BEGIN

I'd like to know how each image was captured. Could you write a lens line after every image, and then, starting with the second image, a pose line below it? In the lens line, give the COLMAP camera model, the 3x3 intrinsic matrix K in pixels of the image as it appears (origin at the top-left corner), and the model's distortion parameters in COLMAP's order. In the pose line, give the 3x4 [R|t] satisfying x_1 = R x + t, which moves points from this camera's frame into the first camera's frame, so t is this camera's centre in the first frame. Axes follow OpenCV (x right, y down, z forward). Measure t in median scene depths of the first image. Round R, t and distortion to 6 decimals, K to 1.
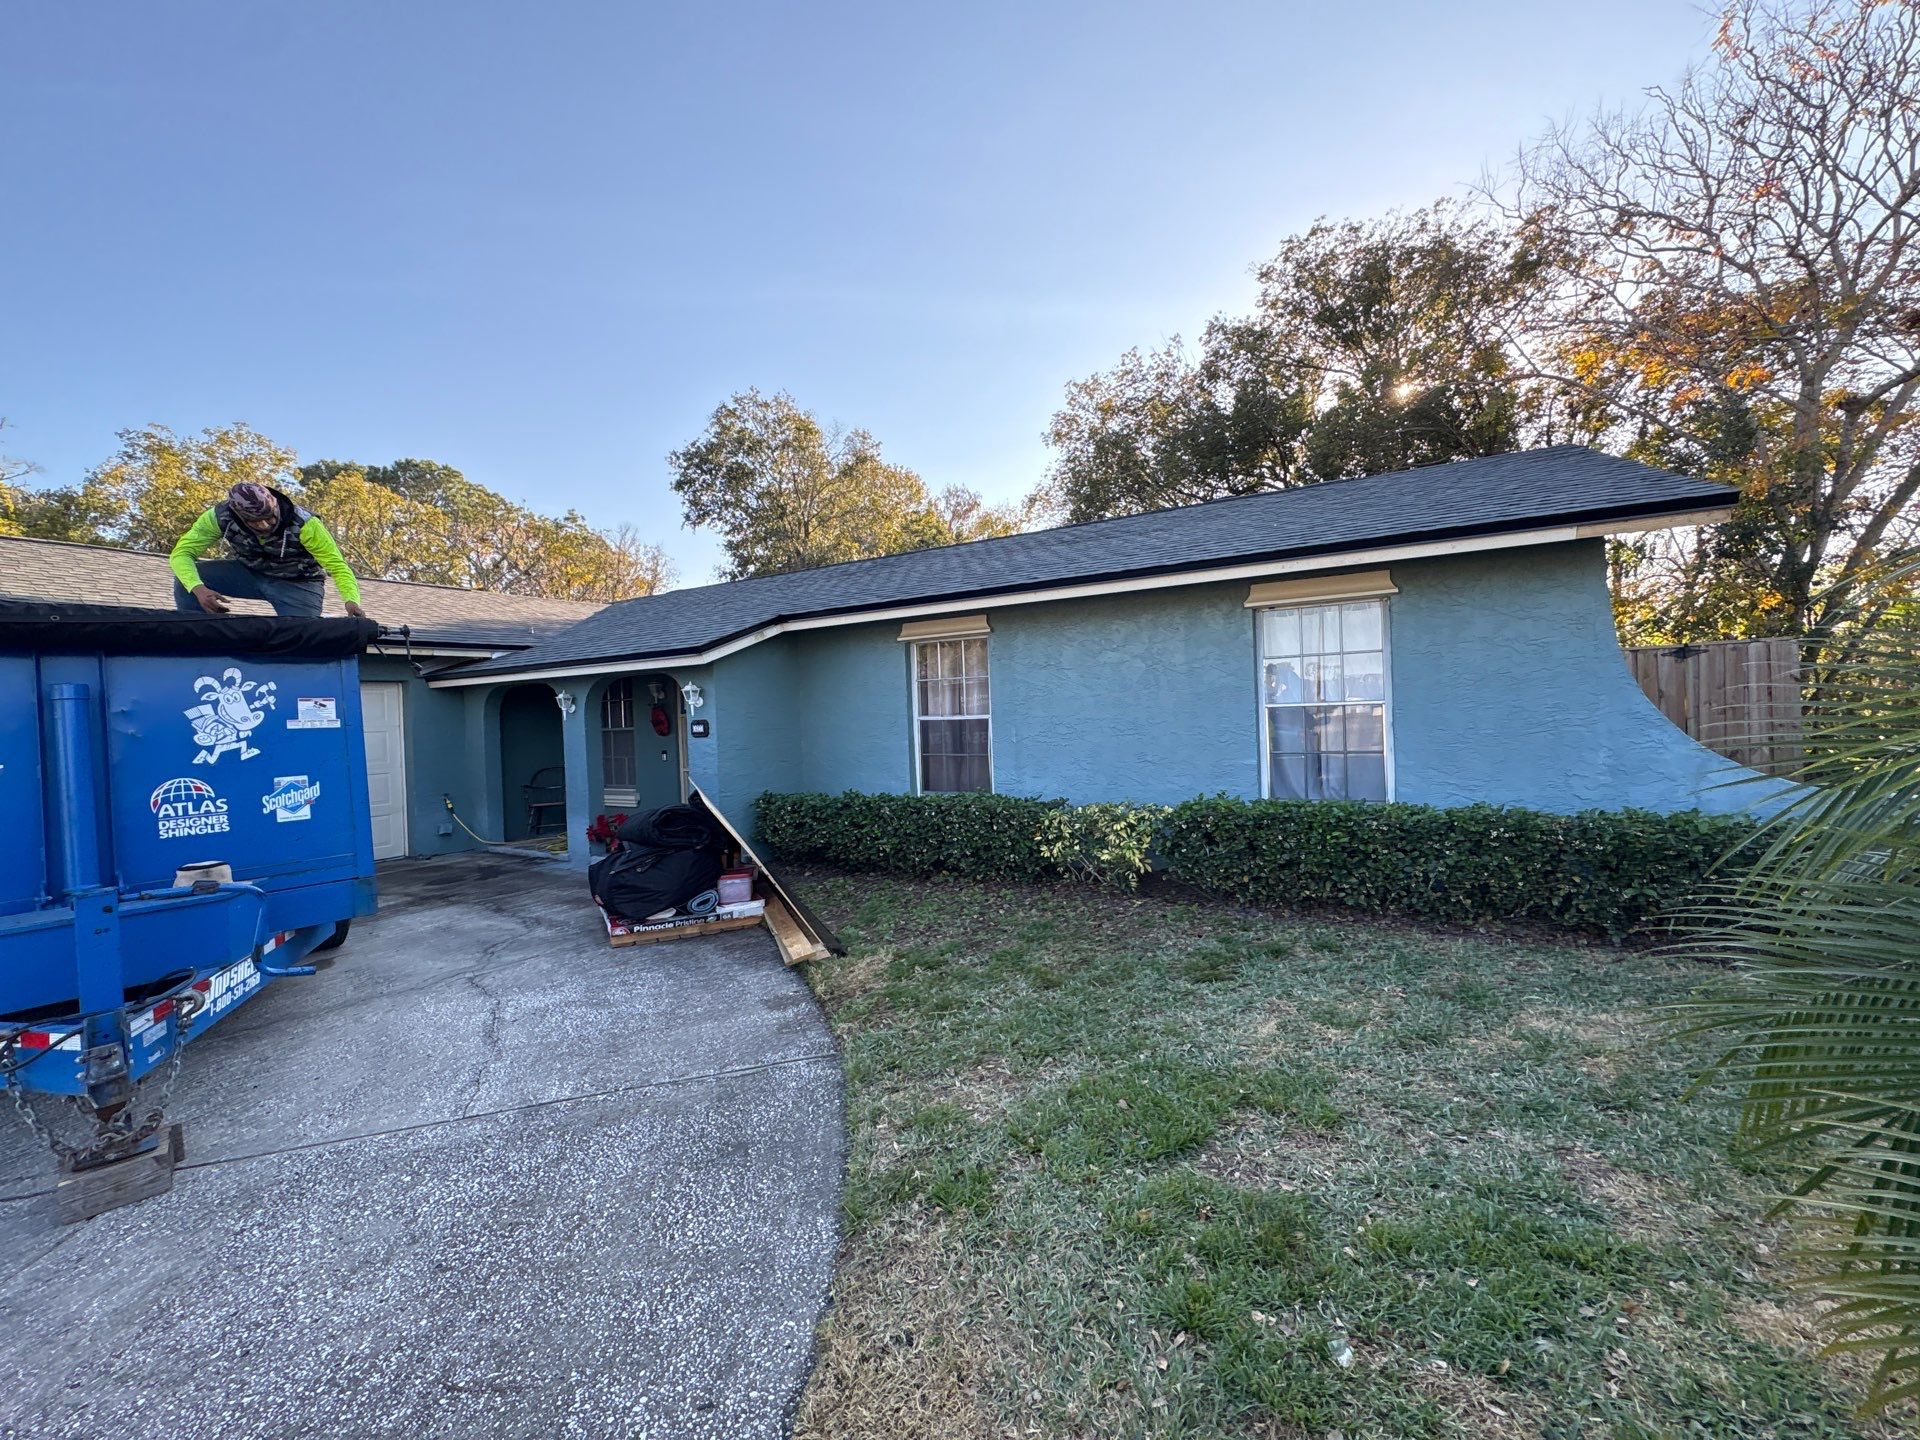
lens RADIAL K [[800.6, 0, 960.0], [0, 800.6, 720.0], [0, 0, 1]] dist [0.022587, 0.000091]
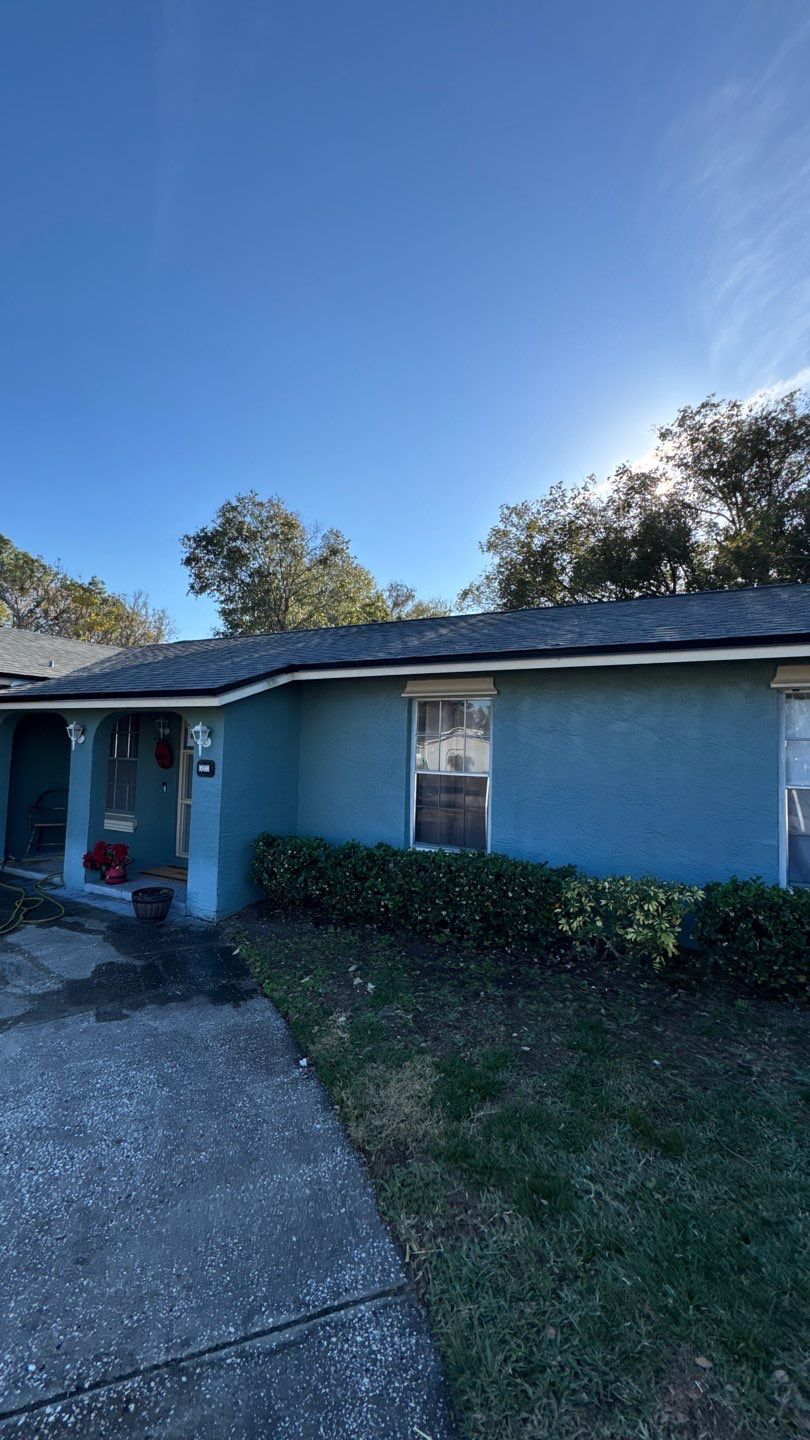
lens RADIAL K [[592.0, 0, 405.0], [0, 592.0, 720.0], [0, 0, 1]] dist [0.012765, 0.000067]
pose [[0.996775, 0.067659, 0.043155, -0.045314], [-0.064784, 0.995789, -0.064866, -0.007633], [-0.047362, 0.061861, 0.996960, 0.096989]]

END

AIM OF THE EXERCISE: Write out every line of the listing above word for word, leaving out the pictures.

SOLUTION FOR THIS EXERCISE:
I'd like to know how each image was captured. Could you write a lens line after every image, and then, starting with the second image, a pose line below it? In the lens line, give the COLMAP camera model, the 3x3 intrinsic matrix K in pixels of the image as it appears (origin at the top-left corner), and the model's distortion parameters in COLMAP's order. In the pose line, give the 3x4 [R|t] satisfying x_1 = R x + t, which moves points from this camera's frame into the first camera's frame, so t is this camera's centre in the first frame. Axes follow OpenCV (x right, y down, z forward). Measure t in median scene depths of the first image. Round R, t and distortion to 6 decimals, K to 1.
lens RADIAL K [[800.6, 0, 960.0], [0, 800.6, 720.0], [0, 0, 1]] dist [0.022587, 0.000091]
lens RADIAL K [[592.0, 0, 405.0], [0, 592.0, 720.0], [0, 0, 1]] dist [0.012765, 0.000067]
pose [[0.996775, 0.067659, 0.043155, -0.045314], [-0.064784, 0.995789, -0.064866, -0.007633], [-0.047362, 0.061861, 0.996960, 0.096989]]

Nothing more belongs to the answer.